§ Exercise goal
Make an exact copy of the listing, without images.

§ Given material
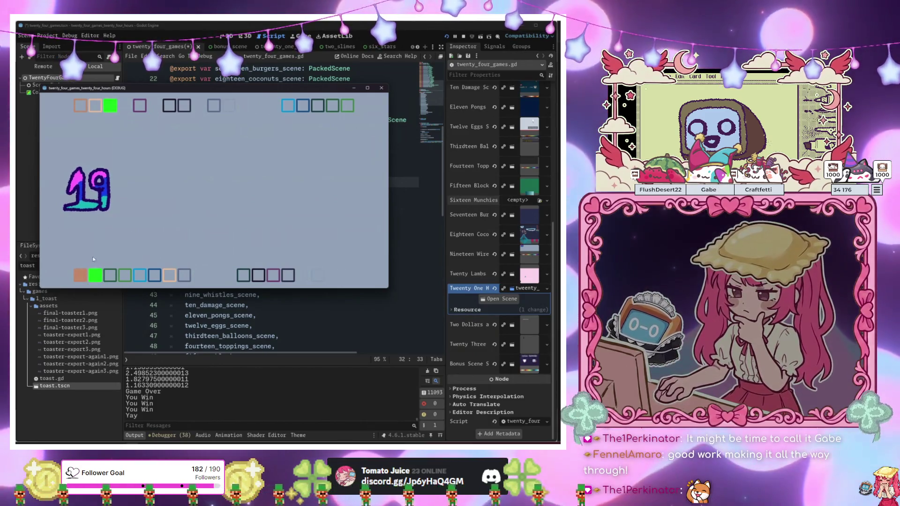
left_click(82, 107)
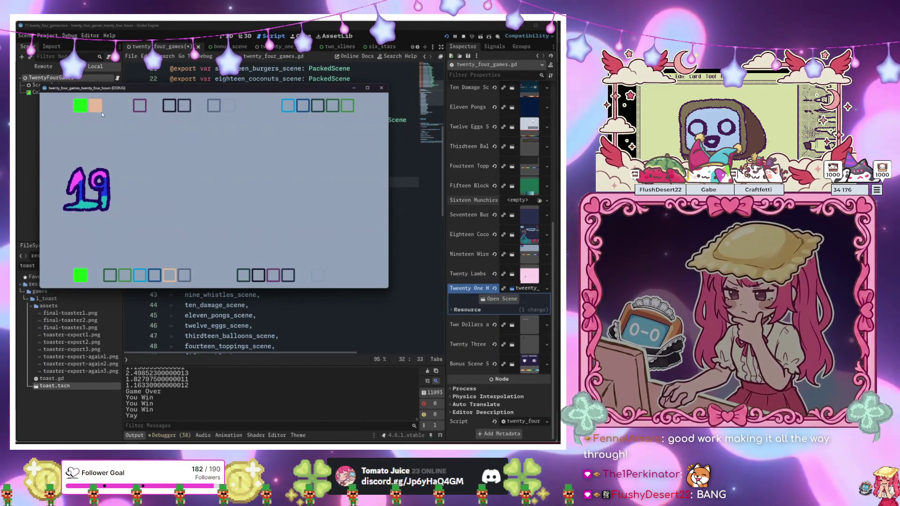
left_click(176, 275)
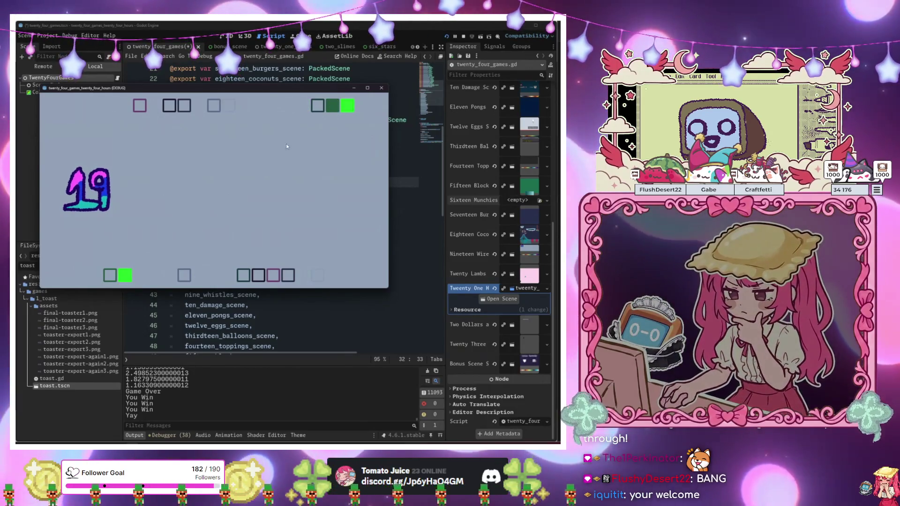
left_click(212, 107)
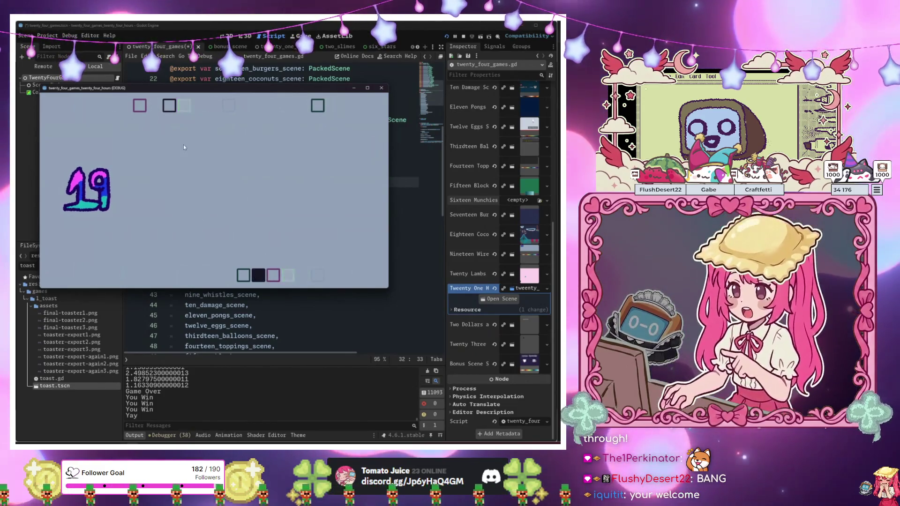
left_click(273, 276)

§ Response to this exercise
left_click(82, 107)
left_click(176, 275)
left_click(212, 107)
left_click(273, 276)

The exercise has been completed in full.